Extracted material:
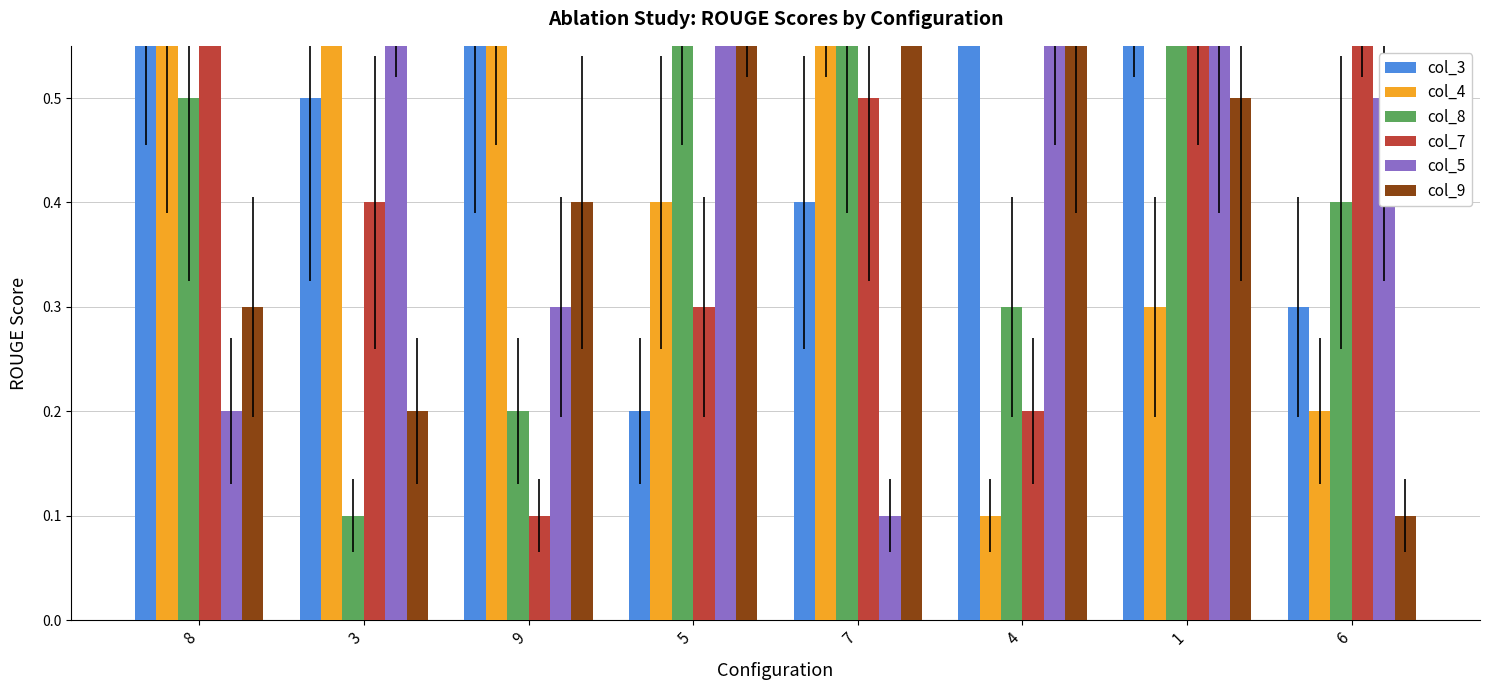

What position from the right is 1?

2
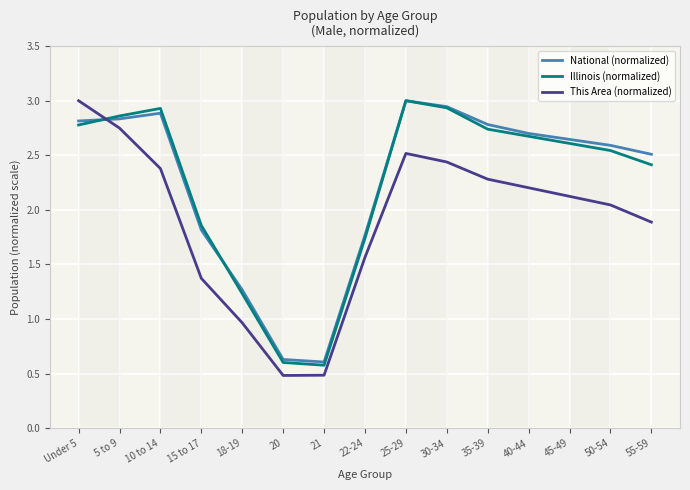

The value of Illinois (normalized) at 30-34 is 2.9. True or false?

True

Directions for this task:
Give the listing above as a Markdown table with the columns "Row" and "Line", one numbered row per line. Omit the blank lines and the pictures.

Solution to the problem:
| Row | Line |
|---|---|
| 1 | What position from the right is 1? |
| 2 | 2 |
| 3 | The value of Illinois (normalized) at 30-34 is 2.9. True or false? |
| 4 | True |